2. Ingebedde emissies in andere goederen dan elektriciteit worden bepaald op basis van de werkelijke emissies overeenkomstig de in de punten 2 en 3 van bijlage IV bepaalde methoden. Wanneer de werkelijke emissies onvoldoende nauwkeurig kunnen worden bepaald, alsook in het geval van indirecte emissies, worden de ingebedde emissies bepaald aan de hand van standaardwaarden overeenkomstig de in punt 4.1 van bijlage IV bepaalde methoden.

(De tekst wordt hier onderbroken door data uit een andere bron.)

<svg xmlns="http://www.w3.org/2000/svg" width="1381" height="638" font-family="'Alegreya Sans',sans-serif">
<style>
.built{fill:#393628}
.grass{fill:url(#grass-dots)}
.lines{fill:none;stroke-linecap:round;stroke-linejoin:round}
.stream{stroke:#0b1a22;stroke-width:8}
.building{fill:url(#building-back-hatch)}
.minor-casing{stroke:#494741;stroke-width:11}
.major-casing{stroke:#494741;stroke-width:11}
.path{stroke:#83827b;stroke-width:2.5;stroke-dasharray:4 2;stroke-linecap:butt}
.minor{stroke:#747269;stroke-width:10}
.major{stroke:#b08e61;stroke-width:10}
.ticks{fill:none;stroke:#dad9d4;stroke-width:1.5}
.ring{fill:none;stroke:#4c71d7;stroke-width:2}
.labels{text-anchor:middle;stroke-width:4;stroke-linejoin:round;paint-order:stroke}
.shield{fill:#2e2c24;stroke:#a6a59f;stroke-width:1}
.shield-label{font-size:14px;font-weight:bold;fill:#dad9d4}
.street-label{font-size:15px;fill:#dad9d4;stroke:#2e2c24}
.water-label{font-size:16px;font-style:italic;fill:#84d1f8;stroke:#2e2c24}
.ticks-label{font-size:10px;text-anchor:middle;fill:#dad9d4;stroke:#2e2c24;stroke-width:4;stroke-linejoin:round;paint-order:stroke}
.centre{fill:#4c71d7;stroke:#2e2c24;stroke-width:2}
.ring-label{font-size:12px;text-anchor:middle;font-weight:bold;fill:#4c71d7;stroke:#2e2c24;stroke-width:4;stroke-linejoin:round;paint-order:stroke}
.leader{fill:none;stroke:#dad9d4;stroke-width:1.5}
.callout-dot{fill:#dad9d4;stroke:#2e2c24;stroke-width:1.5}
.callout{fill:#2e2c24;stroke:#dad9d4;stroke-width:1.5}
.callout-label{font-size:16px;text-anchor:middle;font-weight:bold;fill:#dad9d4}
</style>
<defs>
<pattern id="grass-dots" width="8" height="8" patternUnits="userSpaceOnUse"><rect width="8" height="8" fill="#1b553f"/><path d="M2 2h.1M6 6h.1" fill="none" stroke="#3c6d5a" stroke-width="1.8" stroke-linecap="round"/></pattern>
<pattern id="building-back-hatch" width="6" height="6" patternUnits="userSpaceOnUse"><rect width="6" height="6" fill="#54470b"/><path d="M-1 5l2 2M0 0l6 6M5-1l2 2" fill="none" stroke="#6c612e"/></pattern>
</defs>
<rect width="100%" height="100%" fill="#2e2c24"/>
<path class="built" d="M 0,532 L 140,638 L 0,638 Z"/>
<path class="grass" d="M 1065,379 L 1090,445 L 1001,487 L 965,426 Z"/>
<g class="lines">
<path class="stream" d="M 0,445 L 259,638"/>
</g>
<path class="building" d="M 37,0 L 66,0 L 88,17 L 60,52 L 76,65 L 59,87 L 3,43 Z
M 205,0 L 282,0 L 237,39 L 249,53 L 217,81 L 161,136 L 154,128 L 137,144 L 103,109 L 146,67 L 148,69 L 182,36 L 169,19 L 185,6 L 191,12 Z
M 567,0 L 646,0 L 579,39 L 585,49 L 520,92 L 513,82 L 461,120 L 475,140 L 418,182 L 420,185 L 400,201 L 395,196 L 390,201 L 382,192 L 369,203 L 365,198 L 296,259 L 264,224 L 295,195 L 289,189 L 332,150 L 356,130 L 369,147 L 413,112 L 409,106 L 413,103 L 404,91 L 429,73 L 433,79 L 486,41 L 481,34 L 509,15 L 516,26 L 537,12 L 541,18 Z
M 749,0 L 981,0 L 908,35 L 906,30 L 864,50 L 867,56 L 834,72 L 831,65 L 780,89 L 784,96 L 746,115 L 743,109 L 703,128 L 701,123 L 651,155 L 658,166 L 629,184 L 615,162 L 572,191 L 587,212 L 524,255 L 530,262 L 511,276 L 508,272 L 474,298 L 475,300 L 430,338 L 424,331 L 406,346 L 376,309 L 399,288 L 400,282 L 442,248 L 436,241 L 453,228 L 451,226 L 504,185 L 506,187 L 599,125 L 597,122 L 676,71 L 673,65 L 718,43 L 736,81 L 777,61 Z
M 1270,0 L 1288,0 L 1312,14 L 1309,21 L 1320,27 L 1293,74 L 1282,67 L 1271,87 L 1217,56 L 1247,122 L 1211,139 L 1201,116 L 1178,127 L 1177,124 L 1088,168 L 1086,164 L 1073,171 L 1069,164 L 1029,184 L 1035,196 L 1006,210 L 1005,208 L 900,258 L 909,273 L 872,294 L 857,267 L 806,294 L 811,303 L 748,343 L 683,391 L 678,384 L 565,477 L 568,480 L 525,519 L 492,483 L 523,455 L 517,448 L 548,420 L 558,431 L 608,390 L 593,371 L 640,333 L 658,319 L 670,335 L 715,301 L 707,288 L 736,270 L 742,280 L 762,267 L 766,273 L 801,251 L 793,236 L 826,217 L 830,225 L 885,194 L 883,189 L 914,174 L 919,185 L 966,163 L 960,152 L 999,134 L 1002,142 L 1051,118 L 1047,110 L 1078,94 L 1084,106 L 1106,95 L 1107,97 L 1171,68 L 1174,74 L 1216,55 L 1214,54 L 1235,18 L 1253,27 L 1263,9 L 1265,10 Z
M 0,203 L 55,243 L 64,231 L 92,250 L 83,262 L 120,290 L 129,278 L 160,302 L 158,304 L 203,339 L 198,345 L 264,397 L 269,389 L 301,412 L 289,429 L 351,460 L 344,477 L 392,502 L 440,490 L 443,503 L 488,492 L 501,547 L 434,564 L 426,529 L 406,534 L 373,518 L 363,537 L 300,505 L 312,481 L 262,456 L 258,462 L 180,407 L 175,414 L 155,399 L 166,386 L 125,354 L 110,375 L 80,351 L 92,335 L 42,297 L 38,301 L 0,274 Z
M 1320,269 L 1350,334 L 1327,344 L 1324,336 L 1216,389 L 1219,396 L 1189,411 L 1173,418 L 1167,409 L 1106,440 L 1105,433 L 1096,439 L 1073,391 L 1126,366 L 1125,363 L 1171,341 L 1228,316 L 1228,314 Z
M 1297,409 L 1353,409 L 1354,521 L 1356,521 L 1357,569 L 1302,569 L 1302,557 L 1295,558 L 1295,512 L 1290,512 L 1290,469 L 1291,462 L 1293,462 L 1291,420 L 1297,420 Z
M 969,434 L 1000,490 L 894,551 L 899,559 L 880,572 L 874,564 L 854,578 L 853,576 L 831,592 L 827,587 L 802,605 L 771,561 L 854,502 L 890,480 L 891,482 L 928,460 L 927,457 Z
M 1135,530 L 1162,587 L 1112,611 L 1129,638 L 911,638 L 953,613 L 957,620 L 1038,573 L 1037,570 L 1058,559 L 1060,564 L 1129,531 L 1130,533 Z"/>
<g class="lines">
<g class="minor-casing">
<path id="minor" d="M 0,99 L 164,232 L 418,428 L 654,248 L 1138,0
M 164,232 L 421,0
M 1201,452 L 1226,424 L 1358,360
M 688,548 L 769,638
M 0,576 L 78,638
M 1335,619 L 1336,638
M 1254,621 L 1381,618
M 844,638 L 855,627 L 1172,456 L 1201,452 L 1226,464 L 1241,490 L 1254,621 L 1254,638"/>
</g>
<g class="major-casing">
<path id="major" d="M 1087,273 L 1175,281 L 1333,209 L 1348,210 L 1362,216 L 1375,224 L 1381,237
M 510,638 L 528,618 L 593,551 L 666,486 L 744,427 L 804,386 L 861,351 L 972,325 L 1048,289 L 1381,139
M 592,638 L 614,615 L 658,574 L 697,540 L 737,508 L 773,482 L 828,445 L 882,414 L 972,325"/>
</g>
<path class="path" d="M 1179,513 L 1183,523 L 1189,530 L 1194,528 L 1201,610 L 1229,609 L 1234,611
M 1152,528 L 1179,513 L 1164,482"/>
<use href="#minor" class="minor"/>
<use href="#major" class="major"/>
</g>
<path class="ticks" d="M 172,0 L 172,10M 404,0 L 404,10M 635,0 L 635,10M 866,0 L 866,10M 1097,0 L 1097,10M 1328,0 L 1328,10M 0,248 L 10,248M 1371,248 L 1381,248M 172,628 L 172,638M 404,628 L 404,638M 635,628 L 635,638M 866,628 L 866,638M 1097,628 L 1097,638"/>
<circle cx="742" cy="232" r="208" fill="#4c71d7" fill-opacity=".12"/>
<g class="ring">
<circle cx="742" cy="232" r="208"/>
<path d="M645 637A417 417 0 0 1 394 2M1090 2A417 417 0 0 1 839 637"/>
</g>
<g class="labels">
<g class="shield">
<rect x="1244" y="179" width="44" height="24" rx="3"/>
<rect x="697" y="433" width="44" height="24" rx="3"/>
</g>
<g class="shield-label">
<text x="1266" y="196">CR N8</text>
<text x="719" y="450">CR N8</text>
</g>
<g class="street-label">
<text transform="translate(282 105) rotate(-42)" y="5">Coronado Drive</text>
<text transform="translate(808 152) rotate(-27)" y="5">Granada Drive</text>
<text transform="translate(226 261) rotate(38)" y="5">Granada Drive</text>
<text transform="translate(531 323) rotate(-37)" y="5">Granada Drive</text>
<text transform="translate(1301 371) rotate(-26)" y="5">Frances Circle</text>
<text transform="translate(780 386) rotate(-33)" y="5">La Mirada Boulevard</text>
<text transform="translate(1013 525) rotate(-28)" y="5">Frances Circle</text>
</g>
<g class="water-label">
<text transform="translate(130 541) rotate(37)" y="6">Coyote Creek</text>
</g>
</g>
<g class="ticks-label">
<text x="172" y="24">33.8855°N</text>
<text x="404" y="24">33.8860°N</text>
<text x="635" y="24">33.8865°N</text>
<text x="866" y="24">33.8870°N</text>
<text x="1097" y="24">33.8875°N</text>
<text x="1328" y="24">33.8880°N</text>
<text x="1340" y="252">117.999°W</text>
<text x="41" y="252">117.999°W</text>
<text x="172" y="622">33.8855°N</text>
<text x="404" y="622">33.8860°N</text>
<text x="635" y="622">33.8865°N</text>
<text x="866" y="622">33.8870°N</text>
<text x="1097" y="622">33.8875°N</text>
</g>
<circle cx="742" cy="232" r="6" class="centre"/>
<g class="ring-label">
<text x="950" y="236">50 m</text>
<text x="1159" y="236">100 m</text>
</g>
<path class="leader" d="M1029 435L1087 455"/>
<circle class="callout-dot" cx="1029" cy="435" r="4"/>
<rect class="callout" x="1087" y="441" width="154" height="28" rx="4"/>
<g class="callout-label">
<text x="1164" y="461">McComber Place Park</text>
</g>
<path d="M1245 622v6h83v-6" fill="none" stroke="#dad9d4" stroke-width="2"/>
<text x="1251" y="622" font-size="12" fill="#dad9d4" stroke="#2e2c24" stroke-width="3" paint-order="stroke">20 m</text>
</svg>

3. Ingebedde emissies in ingevoerde elektriciteit worden bepaald aan de hand van standaardwaarden overeenkomstig de in punt 4.2 van bijlage IV bepaalde methode, tenzij de toegelaten CBAM-aangever aantoont dat is voldaan aan de criteria om de ingebedde emissies te bepalen op basis van de in punt 5 van bijlage IV vermelde werkelijke emissies.

4. Ingebedde indirecte emissies worden berekend overeenkomstig de in punt 4.3 van bijlage IV bepaalde methode en nader gespecificeerd in de op grond van lid 7 van dit artikel vastgestelde uitvoeringshandelingen, tenzij de toegelaten CBAM-aangever aantoont dat is voldaan aan de criteria van punt 6 van bijlage IV voor het bepalen van de ingebedde emissies op basis van werkelijke emissies.

5. De toegelaten CBAM-aangever houdt een administratie bij van de informatie die nodig is om de ingebedde emissies te berekenen overeenkomstig de voorschriften van bijlage V. Die administratie moet voldoende nauwkeurig zijn om overeenkomstig artikel 18 geaccrediteerde verificateurs in staat te stellen de ingebedde emissies overeenkomstig artikel 8 en bijlage VI te verifiëren en om de Commissie en de bevoegde autoriteit in staat te stellen de CBAM-aangifte overeenkomstig artikel 19, lid 2, te beoordelen.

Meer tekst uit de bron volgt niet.